Differential privacy basics: Universe \mathcal{X} and database $x$

Question

The "Algorithmic Foundations of Differential Privacy" book (DOI: 10.1561/0400000042) introduces formally the "universe" and "database" on page 17 roughly as:

• $\mathcal{X}$ is a universe
• databases $x$ are collections of records from the universe
• For convenience, we use histogram of types from the universe $\mathcal{X}$ to represent $x$, such that: $x \in \mathbb{N}^{|\mathcal{X}|}$ where each entry $x_i$ represents the number of elements in the database $x$ of type $i \in \mathcal{X}$

If you take the example from Wikipedia

• The universe $\mathcal{X}$ is a set $\{0, 1\}$?
• The database $x$ is
  • a vector [3, 3] (assuming the universe is ordered)?
  • or a map {0:3, 1:3}?

My two questions are:

• Is my understanding correct?
• Why is it "convenient" to do so?
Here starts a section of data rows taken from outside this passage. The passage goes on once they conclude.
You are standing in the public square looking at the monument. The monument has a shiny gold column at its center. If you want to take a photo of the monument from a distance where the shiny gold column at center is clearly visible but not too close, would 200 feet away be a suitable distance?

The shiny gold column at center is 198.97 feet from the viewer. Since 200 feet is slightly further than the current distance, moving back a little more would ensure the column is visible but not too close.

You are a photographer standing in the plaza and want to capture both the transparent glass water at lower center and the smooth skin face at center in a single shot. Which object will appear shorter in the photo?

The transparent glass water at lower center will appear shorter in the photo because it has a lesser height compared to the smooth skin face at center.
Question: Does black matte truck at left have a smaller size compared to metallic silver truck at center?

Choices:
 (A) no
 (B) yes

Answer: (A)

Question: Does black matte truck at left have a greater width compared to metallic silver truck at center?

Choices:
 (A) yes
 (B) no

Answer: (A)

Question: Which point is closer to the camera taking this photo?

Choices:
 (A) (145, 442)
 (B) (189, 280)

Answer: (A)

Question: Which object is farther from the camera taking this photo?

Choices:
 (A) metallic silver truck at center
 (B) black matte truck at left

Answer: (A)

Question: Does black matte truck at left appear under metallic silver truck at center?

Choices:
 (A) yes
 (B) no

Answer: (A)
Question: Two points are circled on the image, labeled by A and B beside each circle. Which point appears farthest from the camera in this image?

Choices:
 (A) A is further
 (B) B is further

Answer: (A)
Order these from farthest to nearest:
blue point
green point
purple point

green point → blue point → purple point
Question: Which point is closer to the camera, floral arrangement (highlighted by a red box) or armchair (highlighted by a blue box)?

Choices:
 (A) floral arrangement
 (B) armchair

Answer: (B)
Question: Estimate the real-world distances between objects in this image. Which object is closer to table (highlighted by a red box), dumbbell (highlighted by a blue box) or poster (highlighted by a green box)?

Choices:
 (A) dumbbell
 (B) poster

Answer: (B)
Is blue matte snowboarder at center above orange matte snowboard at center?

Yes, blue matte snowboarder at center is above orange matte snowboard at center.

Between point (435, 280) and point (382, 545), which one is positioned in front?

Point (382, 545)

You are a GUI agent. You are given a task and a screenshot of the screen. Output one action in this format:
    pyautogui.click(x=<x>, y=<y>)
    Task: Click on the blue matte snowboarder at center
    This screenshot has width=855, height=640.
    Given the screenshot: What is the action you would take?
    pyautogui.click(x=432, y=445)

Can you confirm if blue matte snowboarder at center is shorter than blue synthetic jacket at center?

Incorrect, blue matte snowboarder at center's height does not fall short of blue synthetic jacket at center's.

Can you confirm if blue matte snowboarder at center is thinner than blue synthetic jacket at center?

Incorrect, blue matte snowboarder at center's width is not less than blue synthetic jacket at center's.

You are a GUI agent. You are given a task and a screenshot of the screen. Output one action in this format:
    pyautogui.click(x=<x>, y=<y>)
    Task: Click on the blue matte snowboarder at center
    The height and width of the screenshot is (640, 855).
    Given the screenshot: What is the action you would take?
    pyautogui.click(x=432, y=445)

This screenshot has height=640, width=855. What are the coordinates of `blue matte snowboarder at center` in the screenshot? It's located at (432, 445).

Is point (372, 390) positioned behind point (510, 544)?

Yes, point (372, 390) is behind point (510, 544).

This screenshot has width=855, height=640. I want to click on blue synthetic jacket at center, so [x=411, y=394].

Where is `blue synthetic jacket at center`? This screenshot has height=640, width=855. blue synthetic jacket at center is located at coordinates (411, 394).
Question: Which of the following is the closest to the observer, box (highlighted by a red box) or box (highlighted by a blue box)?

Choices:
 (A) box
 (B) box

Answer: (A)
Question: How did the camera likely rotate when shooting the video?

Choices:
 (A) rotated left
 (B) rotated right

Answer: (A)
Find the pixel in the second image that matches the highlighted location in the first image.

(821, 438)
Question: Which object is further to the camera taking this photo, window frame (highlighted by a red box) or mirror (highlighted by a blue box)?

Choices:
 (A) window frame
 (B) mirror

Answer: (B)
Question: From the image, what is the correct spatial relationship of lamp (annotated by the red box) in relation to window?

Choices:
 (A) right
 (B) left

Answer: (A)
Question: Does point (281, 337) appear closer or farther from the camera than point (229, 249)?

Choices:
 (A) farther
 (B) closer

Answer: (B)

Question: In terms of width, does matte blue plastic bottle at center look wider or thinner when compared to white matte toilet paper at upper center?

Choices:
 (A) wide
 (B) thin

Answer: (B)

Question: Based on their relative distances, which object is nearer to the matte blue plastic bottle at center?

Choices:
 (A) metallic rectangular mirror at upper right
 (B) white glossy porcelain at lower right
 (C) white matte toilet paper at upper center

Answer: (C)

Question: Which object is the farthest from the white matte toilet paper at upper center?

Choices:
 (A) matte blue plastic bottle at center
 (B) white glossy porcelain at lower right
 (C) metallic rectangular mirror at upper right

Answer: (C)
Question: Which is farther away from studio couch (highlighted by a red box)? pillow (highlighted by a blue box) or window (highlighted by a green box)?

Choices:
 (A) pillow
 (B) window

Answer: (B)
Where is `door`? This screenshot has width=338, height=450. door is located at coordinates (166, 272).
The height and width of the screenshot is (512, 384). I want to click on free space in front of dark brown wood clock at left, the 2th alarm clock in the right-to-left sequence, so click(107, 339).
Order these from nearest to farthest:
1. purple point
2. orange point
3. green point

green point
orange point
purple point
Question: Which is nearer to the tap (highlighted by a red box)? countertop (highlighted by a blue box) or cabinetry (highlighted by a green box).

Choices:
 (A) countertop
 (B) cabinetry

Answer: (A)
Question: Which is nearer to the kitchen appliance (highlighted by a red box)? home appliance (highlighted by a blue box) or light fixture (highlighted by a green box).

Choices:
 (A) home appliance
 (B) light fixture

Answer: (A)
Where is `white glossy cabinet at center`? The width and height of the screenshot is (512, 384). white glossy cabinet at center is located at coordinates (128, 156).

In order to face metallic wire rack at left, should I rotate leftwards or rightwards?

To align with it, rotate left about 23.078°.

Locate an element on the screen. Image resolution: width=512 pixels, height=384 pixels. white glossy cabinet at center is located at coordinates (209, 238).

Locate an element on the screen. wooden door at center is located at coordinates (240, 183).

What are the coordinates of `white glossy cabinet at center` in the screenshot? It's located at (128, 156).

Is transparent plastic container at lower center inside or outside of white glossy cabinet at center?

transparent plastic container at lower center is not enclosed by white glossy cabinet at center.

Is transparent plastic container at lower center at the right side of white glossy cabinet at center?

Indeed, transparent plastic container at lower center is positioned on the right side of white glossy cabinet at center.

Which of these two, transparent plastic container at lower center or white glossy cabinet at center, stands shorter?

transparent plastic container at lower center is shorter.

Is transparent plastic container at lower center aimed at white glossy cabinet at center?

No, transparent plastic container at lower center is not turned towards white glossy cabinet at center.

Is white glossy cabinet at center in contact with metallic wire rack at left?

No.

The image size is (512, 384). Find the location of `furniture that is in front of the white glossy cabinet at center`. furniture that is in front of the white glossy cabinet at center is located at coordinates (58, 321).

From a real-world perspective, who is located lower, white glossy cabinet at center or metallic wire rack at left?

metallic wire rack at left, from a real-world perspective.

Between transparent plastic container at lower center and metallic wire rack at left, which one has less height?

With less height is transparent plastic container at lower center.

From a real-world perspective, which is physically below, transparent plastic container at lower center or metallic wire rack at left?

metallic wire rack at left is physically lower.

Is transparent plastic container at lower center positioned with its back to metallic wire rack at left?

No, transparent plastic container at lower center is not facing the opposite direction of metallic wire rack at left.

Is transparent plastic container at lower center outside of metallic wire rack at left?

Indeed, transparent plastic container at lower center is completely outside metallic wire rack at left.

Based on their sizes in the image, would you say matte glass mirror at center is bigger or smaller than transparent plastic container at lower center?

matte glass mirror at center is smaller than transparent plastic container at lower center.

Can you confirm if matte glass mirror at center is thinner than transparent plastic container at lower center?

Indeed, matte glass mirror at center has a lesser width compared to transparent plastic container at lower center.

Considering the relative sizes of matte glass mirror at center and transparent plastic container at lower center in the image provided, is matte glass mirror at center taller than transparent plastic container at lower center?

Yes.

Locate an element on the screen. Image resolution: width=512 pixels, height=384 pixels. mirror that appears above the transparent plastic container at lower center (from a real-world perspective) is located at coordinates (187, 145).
What would be the non-convenient alternatives?

Answer 1

I am a little late. Your understanding seems correct. $\mathcal{X}=Names \times \{0,1\}$ Where $Names$ are all the possible names that could exist and $x \in \mathbb{N}^{2}$ (Because of $|\mathcal{X}|=2$).

Then you can choose one column and select the histogram of the type you want. Then you can express $x=(x_0,x_1)=(3,3)$ or $x=(x_{ross},...,x_{Rachel})=(1,..,1)$. A you see the first one is more convenient.